We thank all the patients who took part in the UK Biobank cohort study. This research has been conducted using the UK Biobank resource under project number 55177.

Footnotes

XT and CB contributed equally.

Contributors: XT had full access to all the data in the study and takes responsibility for the integrity of the data and the accuracy of the data analysis.

Funding: The authors’ work is funded by the Novo Nordisk Foundation (CB; NNF19OC0056777), Swedish Brain Research Foundation (CB; FO2020-0044), Swedish Research Council (CB; 2015-03100), Åke Wiberg Foundation (XT; M18-0169, M19-0266), Fredrik and Ingrid Thuring Foundation (XT; 2019-00488), and the Swedish Society For Medical Research (XT).

Competing interests: None declared.

Patient consent for publication: Not required.

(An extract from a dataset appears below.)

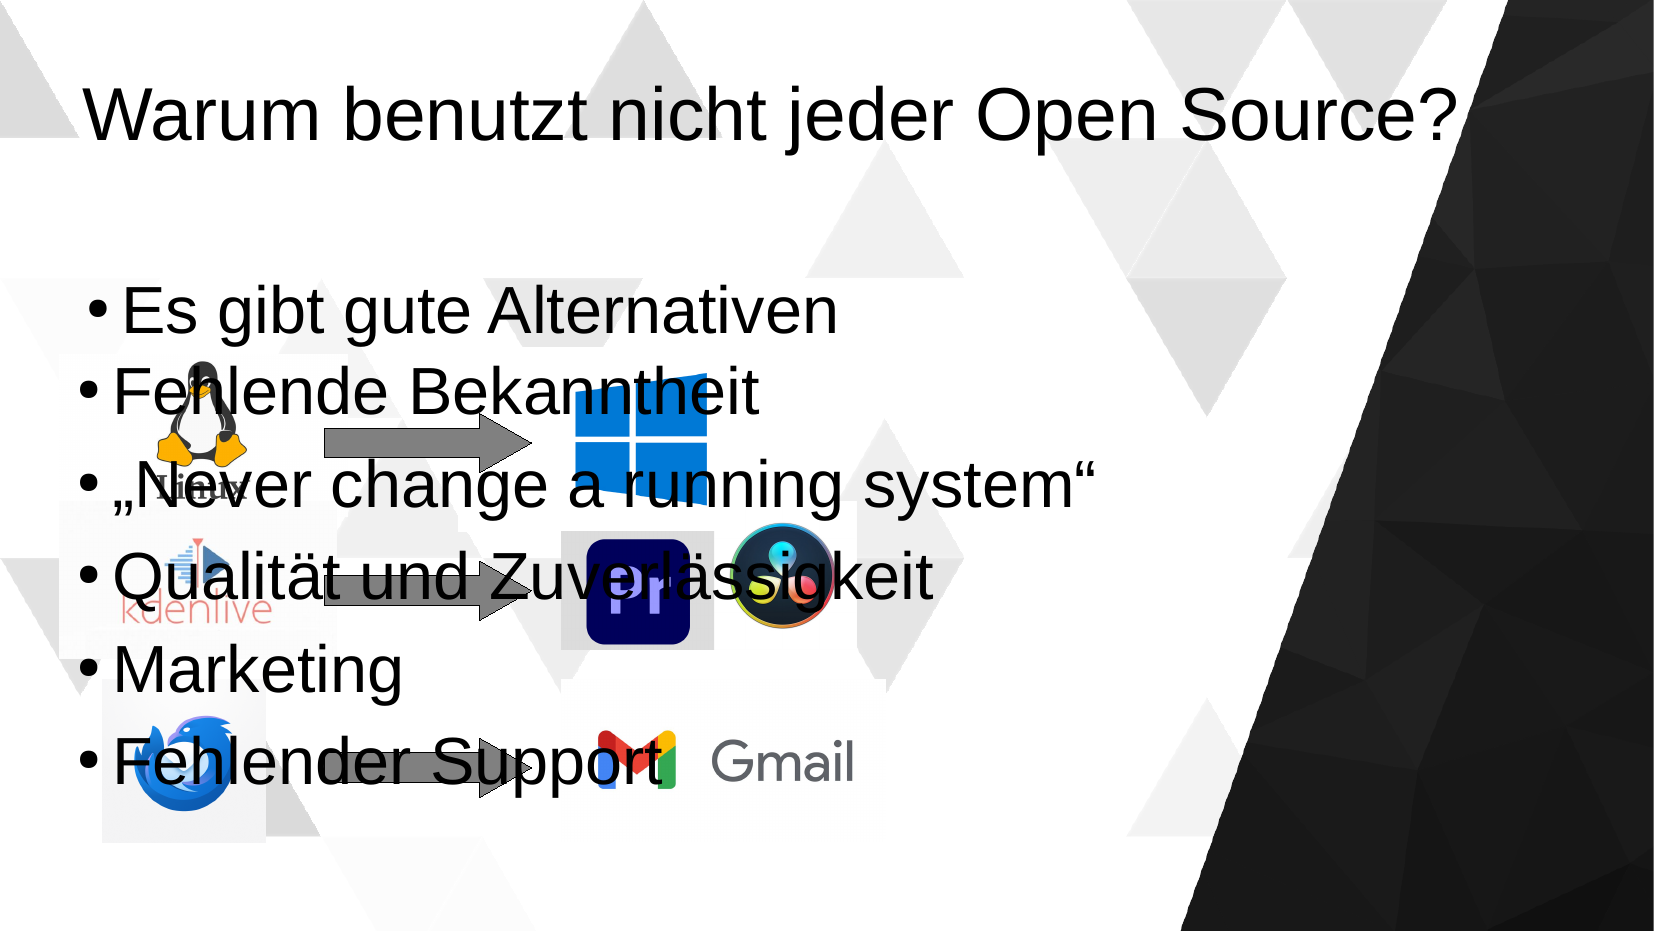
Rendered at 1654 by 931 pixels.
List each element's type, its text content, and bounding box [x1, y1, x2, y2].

Ethics approval: The UK Biobank received ethics approval from the National Health Service Research Ethics Service (reference 11/NW/0382).

Provenance and peer review: Not commissioned; externally peer reviewed.

Data availability statement: Data may be obtained from a third party and are not publicly available. Data were derived from the UK Biobank investigation. Thus, data may be obtained from the UK Biobank upon request.